As mentioned prior, scrap leather, repurposed pearls, plant-based fabrics (bamboo jersey/silk) are all sustainable materials I have used in my collection, as I wanted to minimise waste and show how creative you can be with materials that already exist.

What’s an aspect of the fashion industry that you’re passionate about fixing or having a positive impact on?

Noting on what I said earlier about the digital side of fashion, I am passionate to push this further into the industry, as it is a much more efficient way of pattern cutting and the waste that comes from prototypes can be reduced significantly this way. CLO is not the only software doing this, three years ago when I joined my course, I was learning on a different software; Lectra Modaris, which is nowhere near as advanced as CLO when it comes to virtual prototyping, which shows how much these programmes have advanced in only a few years. The great thing about AUB is that they were really on this before it became a necessity due to lockdown, so we were all prepared for our collections.

From doing a live project adapted into a digital brief, with a luxury British heritage brand in my second year, I got first-hand experience of how important this software is in the industry. Instead of sending samples across the globe, they can send an email attaching the file of the garments - being much more efficient and sustainable. I also learnt about many brands such as ATACAC who utilise their own pattern cutting method of kinetic pattern cutting and zero waste through CLO, to not only generate garments you can physically wear, but also sell their own patterns so you can make them at home.

This transparency within a brand makes them attractive from a consumer perspective and I think more brands should implement these digital aspects. Sustainability is such an important area of fashion and needs to be implemented into not just fabric sourcing but also the technical side of fashion and pattern cutting, to really make an impact, which is where I would love to make a career out of. I never would have seen myself as a digital pattern cutter from when I first started my degree, but through learning from specific tutors who specialise in technical support, I have come to realise how rewarding it is pattern cutting a garment with every detail considered and not a single, piece of paper was used.

What is your plan once you finish your BA?

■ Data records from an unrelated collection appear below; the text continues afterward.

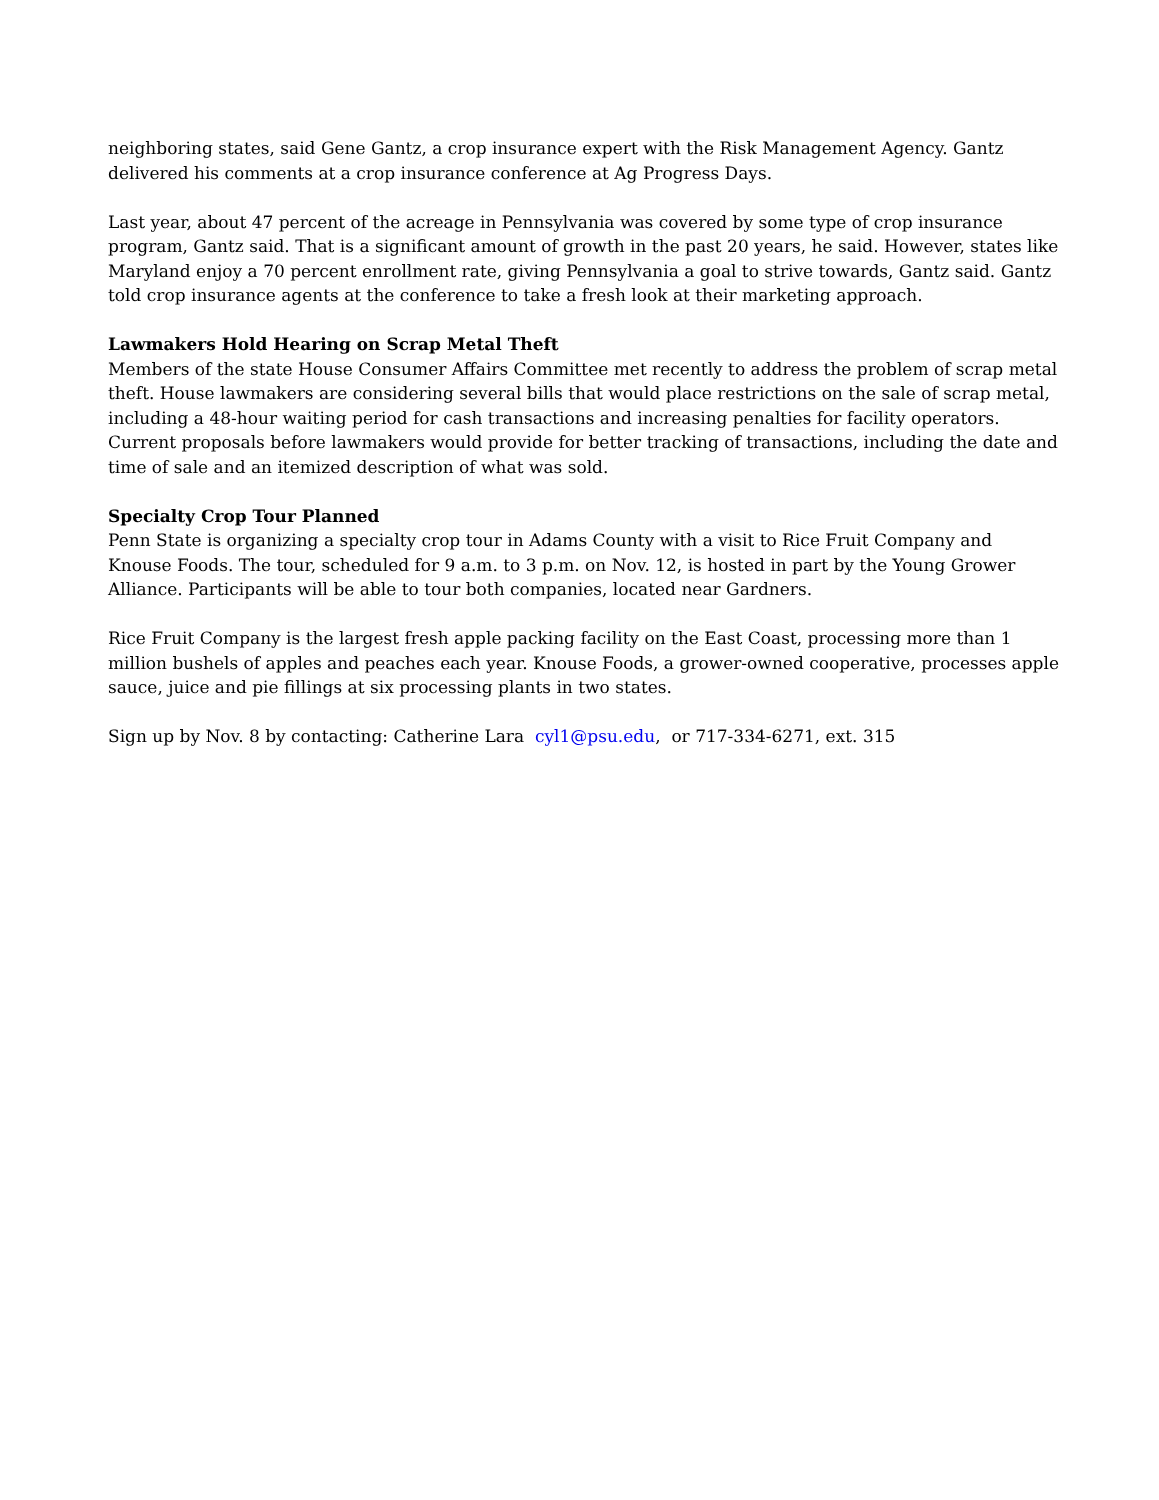neighboring states, said Gene Gantz, a crop insurance expert with the Risk Management Agency. Gantz delivered his comments at a crop insurance conference at Ag Progress Days.
Last year, about 47 percent of the acreage in Pennsylvania was covered by some type of crop insurance program, Gantz said. That is a significant amount of growth in the past 20 years, he said. However, states like Maryland enjoy a 70 percent enrollment rate, giving Pennsylvania a goal to strive towards, Gantz said. Gantz told crop insurance agents at the conference to take a fresh look at their marketing approach.
Lawmakers Hold Hearing on Scrap Metal Theft
Members of the state House Consumer Affairs Committee met recently to address the problem of scrap metal theft. House lawmakers are considering several bills that would place restrictions on the sale of scrap metal, including a 48-hour waiting period for cash transactions and increasing penalties for facility operators. Current proposals before lawmakers would provide for better tracking of transactions, including the date and time of sale and an itemized description of what was sold.
Specialty Crop Tour Planned
Penn State is organizing a specialty crop tour in Adams County with a visit to Rice Fruit Company and Knouse Foods. The tour, scheduled for 9 a.m. to 3 p.m. on Nov. 12, is hosted in part by the Young Grower Alliance. Participants will be able to tour both companies, located near Gardners.
Rice Fruit Company is the largest fresh apple packing facility on the East Coast, processing more than 1 million bushels of apples and peaches each year. Knouse Foods, a grower-owned cooperative, processes apple sauce, juice and pie fillings at six processing plants in two states.
Sign up by Nov. 8 by contacting: Catherine Lara cyl1@psu.edu, or 717-334-6271, ext. 315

Firstly, I think it is important I give myself a well-deserved break (and even a holiday if travel is allowed), as these last few years at uni have been nonstop. I have learnt over the years how important it is to give yourself a break when needed, over Christmas, Easter etc, and it is hard to do so whilst not feeling guilty, so this is the one time I can take a break and finally relax. I also really want to make some clothes for myself as being 5ft means none of the clothes I make for uni fit me! From being a charity shop addict, I have a huge pile of table cloths and curtains that need an upcycle so that will be my project for the summer.

There are so many designs that I have seen and love, but I avoid buying into any fast fashion so by designing it on CLO and making it myself is much more sustainable and rewarding. In terms of work, I hope to move to London after graduating (and saving money), to work in the digital side of fashion, using CLO or any other similar software for a brand that is passionate about adapting to the ever-changing world. Alternatively, I also have an interest in staying in Bournemouth or home (Southampton) to work as a studio assistant for a year, as this will help my push my digital skills even further and give me the opportunity to learn new techniques and dabble in the teaching side.

There are a few job opportunities at home in retail management that are available to me and for the meantime, this is a great start to get into the industry whilst saving money. I also had an online shop in summer where I sold prints of my artwork so I would like to open that again and produce more works to put onto it.